Commutator of laplacian and covariant derivative of a tensor The laplacian of a tensor $T$ is the tensor defined by
$$ \Delta T = g^{ij} \left(\nabla_{\partial_i} \nabla_{\partial_j} T - \nabla_{\nabla_{\partial_i} \partial_j} T\right)=g^{ij} \nabla^2_{ij} T. $$
I would like to calculate the following commutator
$$\nabla \Delta T - \Delta \nabla T,$$
for tensors of type $(n,0)$ (i.e. input: $n$ vectors and output: a real number). 
With $\Delta \nabla T$ I mean the laplacian of the $(n+1,0)$-tensor $\nabla T$.
I have attempted to calculate it many times, but I struggle with taking multiple covariant derivatives and interchanging them. From the liturature I suspect the end result takes the form of a contraction with $T$ and the curvature tensor.  
I would greatly appreciate if anyone can show the calculation (in normal coordinates is fine) for this or can give me a reference for this since I can't find any.
 A: If you know how to commute covariant derivatives of an arbitrary tensor, then this is not so hard: since the metric commutes with covariant derivatives, we have $$\begin{align}
\nabla_k \Delta T - \Delta \nabla_k T &= g^{ij}(\nabla_k \nabla_i \nabla_j T - \nabla_i \nabla_j \nabla_k T) \\
&= g^{ij}([\nabla_k, \nabla_i] \nabla_j T +\nabla_i\nabla_k\nabla_j T- \nabla_i \nabla_j \nabla_k T) \\
&= g^{ij}([\nabla_k, \nabla_i] \nabla_j T + \nabla_i([\nabla_k,\nabla_j] T))\tag{1}.\end{align}$$
Here I'm using the abstract index notation, so e.g. $\nabla_i \nabla_j \nabla_k T = (\nabla^3 T)(\partial_i, \partial_j, \partial_k, \ldots)$ is the covariant third derivative.

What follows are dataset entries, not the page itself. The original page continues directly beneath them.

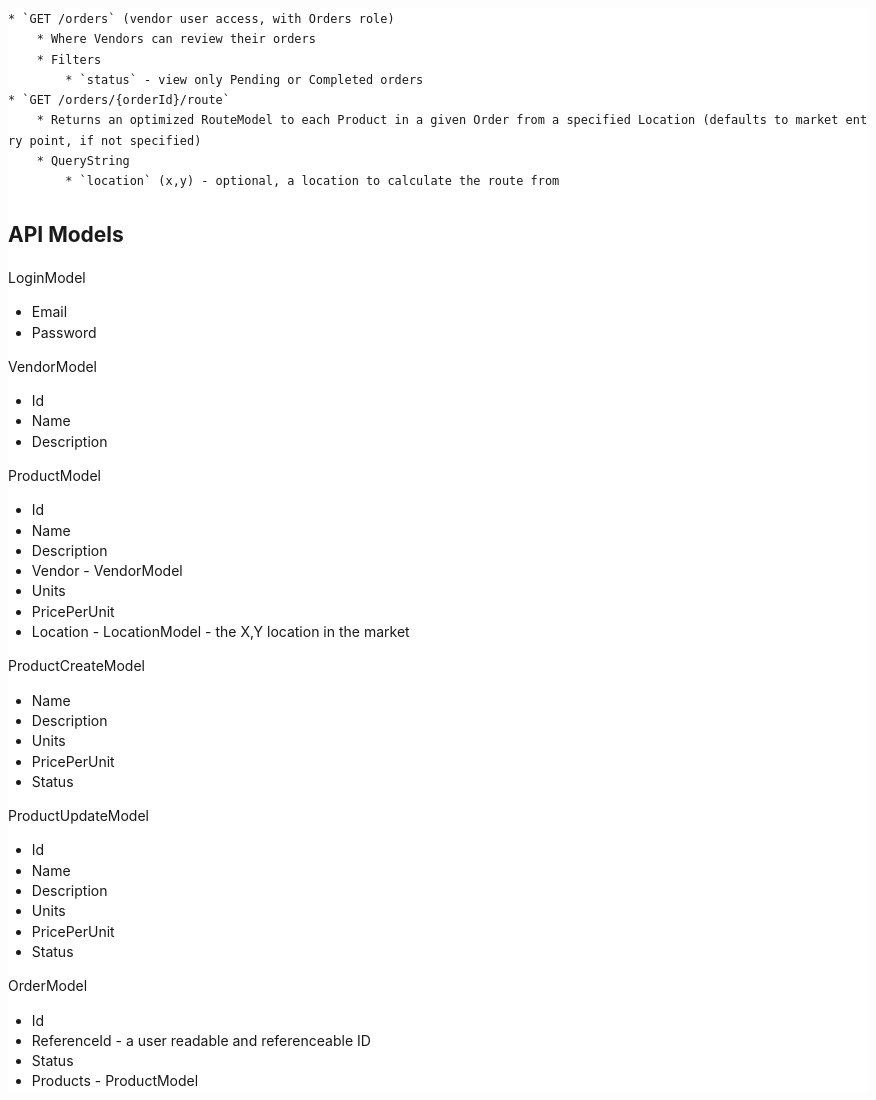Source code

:     * `GET /orders` (vendor user access, with Orders role)
        * Where Vendors can review their orders
        * Filters
            * `status` - view only Pending or Completed orders
    * `GET /orders/{orderId}/route`
        * Returns an optimized RouteModel to each Product in a given Order from a specified Location (defaults to market entry point, if not specified)
        * QueryString
            * `location` (x,y) - optional, a location to calculate the route from

## API Models

LoginModel

* Email
* Password

VendorModel

* Id
* Name
* Description

ProductModel

* Id
* Name
* Description
* Vendor - VendorModel
* Units
* PricePerUnit
* Location - LocationModel - the X,Y location in the market

ProductCreateModel

* Name
* Description
* Units
* PricePerUnit
* Status

ProductUpdateModel

* Id
* Name
* Description
* Units
* PricePerUnit
* Status

OrderModel

* Id
* ReferenceId - a user readable and referenceable ID
* Status
* Products - ProductModel
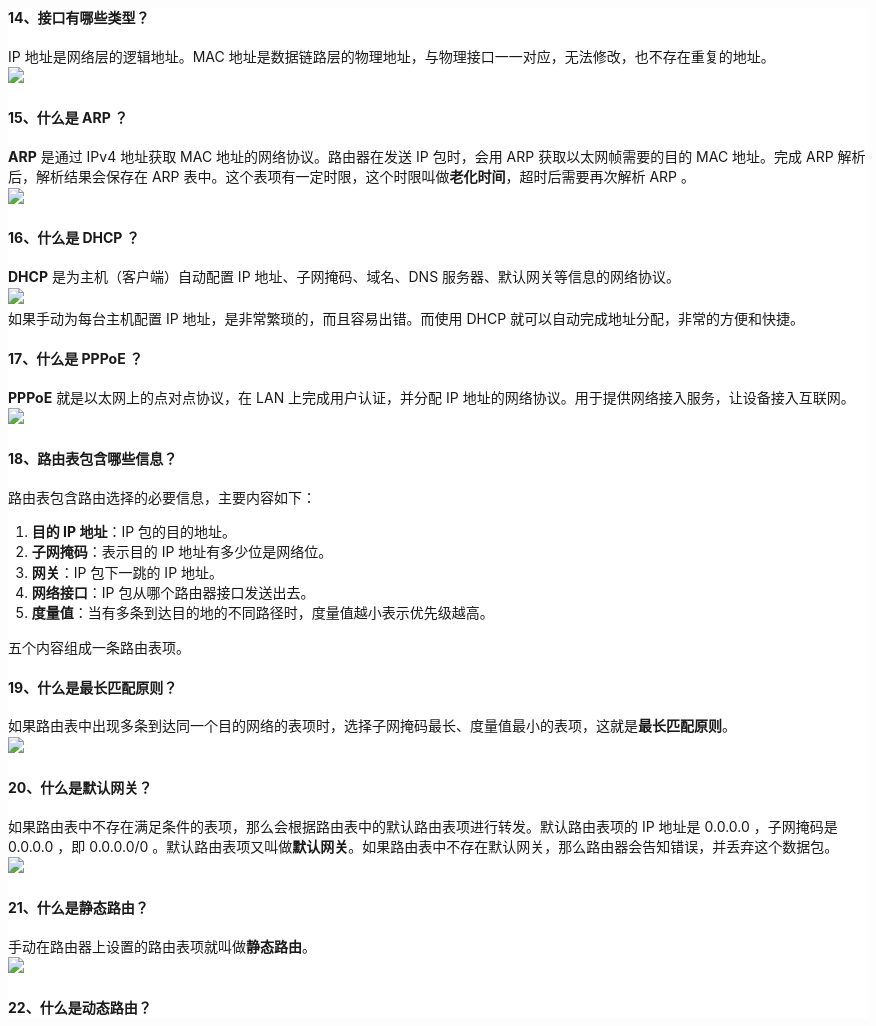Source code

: <a name="Aqyzp"></a>
#### 14、接口有哪些类型？
IP 地址是网络层的逻辑地址。MAC 地址是数据链路层的物理地址，与物理接口一一对应，无法修改，也不存在重复的地址。<br />![](https://cdn.nlark.com/yuque/0/2021/webp/396745/1638714495577-666ae7be-3957-4f77-bbcf-60df8dd13f96.webp#clientId=u4d450d01-d284-4&from=paste&id=u17f3500b&originHeight=341&originWidth=681&originalType=url&ratio=1&rotation=0&showTitle=false&status=done&style=none&taskId=u8006a34c-7d1d-4e5e-bd99-469e6249eca&title=)
<a name="IaPzR"></a>
#### 15、什么是 ARP ？
**ARP** 是通过 IPv4 地址获取 MAC 地址的网络协议。路由器在发送 IP 包时，会用 ARP 获取以太网帧需要的目的 MAC 地址。完成 ARP 解析后，解析结果会保存在 ARP 表中。这个表项有一定时限，这个时限叫做**老化时间**，超时后需要再次解析 ARP 。<br />![](https://cdn.nlark.com/yuque/0/2021/webp/396745/1638714495839-d551dabb-971b-48c7-be80-83c57bf4d0fc.webp#clientId=u4d450d01-d284-4&from=paste&id=u987e964b&originHeight=311&originWidth=622&originalType=url&ratio=1&rotation=0&showTitle=false&status=done&style=shadow&taskId=u84c06e04-474b-42e1-b1ed-535a19ed6bd&title=)
<a name="Huff7"></a>
#### 16、什么是 DHCP ？
**DHCP** 是为主机（客户端）自动配置 IP 地址、子网掩码、域名、DNS 服务器、默认网关等信息的网络协议。<br />![](https://cdn.nlark.com/yuque/0/2021/webp/396745/1638714495929-51fdb8bd-82aa-4c01-ab3f-b85ce1c6dffd.webp#clientId=u4d450d01-d284-4&from=paste&id=ud4b8b1bd&originHeight=595&originWidth=746&originalType=url&ratio=1&rotation=0&showTitle=false&status=done&style=shadow&taskId=u58ed20c1-d30d-4a7f-b972-63058015015&title=)<br />如果手动为每台主机配置 IP 地址，是非常繁琐的，而且容易出错。而使用 DHCP 就可以自动完成地址分配，非常的方便和快捷。
<a name="Rmxoc"></a>
#### 17、什么是 PPPoE ？
**PPPoE** 就是以太网上的点对点协议，在 LAN 上完成用户认证，并分配 IP 地址的网络协议。用于提供网络接入服务，让设备接入互联网。<br />![](https://cdn.nlark.com/yuque/0/2021/webp/396745/1638714495912-5c92f65b-a4cd-4d2a-9480-65e32ad598d2.webp#clientId=u4d450d01-d284-4&from=paste&id=u17295f81&originHeight=452&originWidth=427&originalType=url&ratio=1&rotation=0&showTitle=false&status=done&style=shadow&taskId=u3ac09327-58fa-4c5f-b86d-64a998f1445&title=)
<a name="zJE9L"></a>
#### 18、路由表包含哪些信息？
路由表包含路由选择的必要信息，主要内容如下：

1. **目的 IP 地址**：IP 包的目的地址。
2. **子网掩码**：表示目的 IP 地址有多少位是网络位。
3. **网关**：IP 包下一跳的 IP 地址。
4. **网络接口**：IP 包从哪个路由器接口发送出去。
5. **度量值**：当有多条到达目的地的不同路径时，度量值越小表示优先级越高。

五个内容组成一条路由表项。
<a name="oJcxO"></a>
#### 19、什么是最长匹配原则？
如果路由表中出现多条到达同一个目的网络的表项时，选择子网掩码最长、度量值最小的表项，这就是**最长匹配原则**。<br />![](https://cdn.nlark.com/yuque/0/2021/webp/396745/1638714496140-cff89a1f-c9dc-4522-b4f8-82b00a5ed33e.webp#clientId=u4d450d01-d284-4&from=paste&id=u0dadee48&originHeight=471&originWidth=659&originalType=url&ratio=1&rotation=0&showTitle=false&status=done&style=shadow&taskId=ufbf51be2-02f2-4e45-a528-4bb2fee5b7d&title=)
<a name="Zi1lv"></a>
#### 20、什么是默认网关？
如果路由表中不存在满足条件的表项，那么会根据路由表中的默认路由表项进行转发。默认路由表项的 IP 地址是 0.0.0.0 ，子网掩码是 0.0.0.0 ，即 0.0.0.0/0 。默认路由表项又叫做**默认网关**。如果路由表中不存在默认网关，那么路由器会告知错误，并丢弃这个数据包。<br />![](https://cdn.nlark.com/yuque/0/2021/webp/396745/1638714496364-46634dec-f76d-4930-8549-5858ff8b380f.webp#clientId=u4d450d01-d284-4&from=paste&id=u805e6952&originHeight=472&originWidth=851&originalType=url&ratio=1&rotation=0&showTitle=false&status=done&style=shadow&taskId=uae009978-4c52-490b-81cc-307a4569824&title=)
<a name="nH0kX"></a>
#### 21、什么是静态路由？
手动在路由器上设置的路由表项就叫做**静态路由**。<br />![](https://cdn.nlark.com/yuque/0/2021/webp/396745/1638714496474-91a3bfad-f6aa-49b8-afad-0b25c8079e0f.webp#clientId=u4d450d01-d284-4&from=paste&id=uea1018db&originHeight=191&originWidth=491&originalType=url&ratio=1&rotation=0&showTitle=false&status=done&style=none&taskId=u183e03b3-13a6-4115-910a-c50bef8cb6e&title=)
<a name="vp04P"></a>
#### 22、什么是动态路由？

Since commutators of covariant derivatives always end up just being some contractions with the curvature, we can immediately see from $(1)$ that the formula will have the form $$[\nabla,\Delta]T = R* \nabla T + \nabla( R * T) = R * \nabla T + \nabla R * T \tag{2},$$ where the notation $S * T$ denotes an arbitrary linear combination of contractions of $S \otimes T$. Thus you should expect not only curvature terms, but also derivatives of the curvature. (That is, unless $n = 0$ - meaning $T$ is just a scalar - in which case the second term vanishes because the Hessian of a scalar is symmetric.) For many purposes
$(2)$ is all you need.
To get an explicit expansion of $(1)$ in terms of the curvature tensor, we first need to write down an expression for $[\nabla_k, \nabla_j] T$.$\def\t{\otimes}$ When we take the second covariant derivative of $T = T_{i_1 \ldots i_n}dx^{i_1}\t\cdots\t dx^{i_n}$ and fully expand using the product rule, all the cross terms will vanish thanks to the antisymmetrization; so the derivative commutator also satisfies a Leibniz rule: we find $$[\nabla_k, \nabla_j] T = [\nabla_k,\nabla_j](T_{i_1 \ldots i_n})dx^{i_1}\t\cdots\t dx^{i_n}\\ + T_{i_1 \ldots i_n} ([\nabla_k,\nabla_j]dx^{i_1})\t\cdots \t dx^{i_n} \\ \vdots \\+ T_{i_1 \ldots i_n} dx^{i_1}\t\cdots \t([\nabla_k,\nabla_j]dx^{i_n}).$$
Since the curvature tensor is characterized by $R_{kj}{}^i{}_l dx^l = [\nabla_k,\nabla_j]dx^i$ and the first two derivatives of a scalar commute, this becomes $$[\nabla_k, \nabla_j] T=T_{i_1 \ldots i_n}(R_{kj}{}^{i_1}{}_ldx^l \t \cdots \t dx^{i_n} + \cdots + R_{kj}{}^{i_n}{}_l dx^{i_1} \t \cdots \t dx^l),$$ which (doing some index gymnastics) we can write as
$$[\nabla_k,\nabla_j]T_{i_1\ldots i_n} = R_{kj}{}^l{}_{i_1} T_{l i_2 \ldots i_n}+\cdots + R_{kj}{}^l{}_{i_n}T_{i_1 \ldots i_{n-1} l}.$$
Since you can now commute derivatives of an arbitrary $n$-tensor, you can do it for an $n+1$-tensor too; so if you really want to write out the full mess you can plug this in to $(1)$ for the two commutator terms and then expand everything with the product rule. I don't think there's much insight to be gained by typing it all out - it's just going to be a mess of contractions, some of them of $R$ with $\nabla T$ and some of $\nabla R$ with $T$. Perhaps try it yourself for a very small value of $n$.